Both Thomas and fellow speaker Eli Facemire, president of the Class of 2019, noted that the September 2015 death of Sean Hoang ’19 during Rat Line training was a unifying factor for the class. Hoang was later found to have died due to a congenital heart defect.

“The loss of our BR Sean Hoang on 21 September 2015 did shake us deeply, but ultimately, it became the essence of the spirit of our class, the spirit of One-Nine,” said Facemire, a psychology major who hopes to become a military chaplain.

“Suddenly we realized that no one is guaranteed another day on this earth, no matter how young,” Facemire continued. “We, like Sean, must live life fully, holding nothing back in our work, our relationships.”

In his remarks, Thomas struck much the same theme, saying, “We have consistently come together, in times of both triumph and tragedy.”

As the years pass, members of the class will continue to encounter those opposite extremes of the human experience—and will need to persevere through them.

“We have a duty to each other and ourselves,” said Thomas. “We have a responsibility to continue the struggle we have begun here.”

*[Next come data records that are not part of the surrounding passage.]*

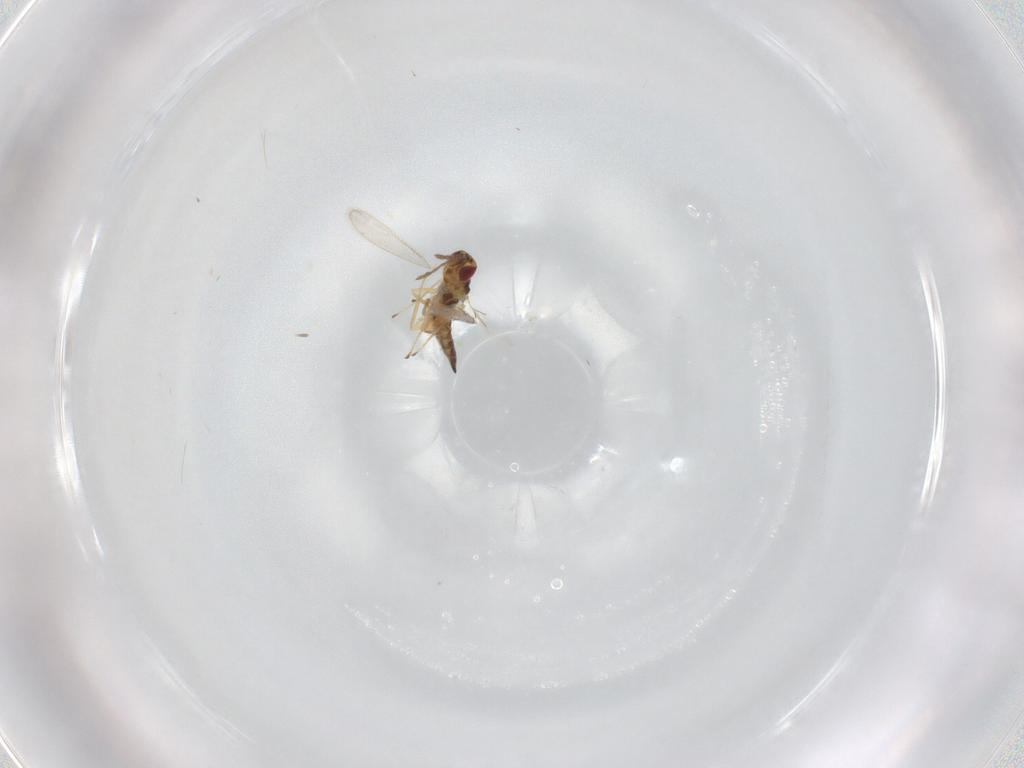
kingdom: Animalia
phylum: Arthropoda
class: Insecta
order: Hymenoptera
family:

Three awards were presented during the commencement ceremony. The First Jackson-Hope Medal for highest attainment in scholarship and the Cmdr. Harry Millard Mason Academic Proficiency Award were given to John O’Donnell, a distinguished graduate with Institute Honors who received a bachelor of arts degree in economics and business with a minor in mathematics.

O’Donnell also received the Society of the Cincinnati Medal for efficiency of service and excellence of character, along with the Richard J. Marshall and Sumter L. Lowry Awards.

The second Jackson-Hope Medal for second highest attainment in scholarship and the Col. Sterling Murray Heflin 1916 Academic Proficiency Award were presented to Marine Corps 2nd Lt. Anthony Sposato, who earned a bachelor of science in civil engineering with a minor in mathematics.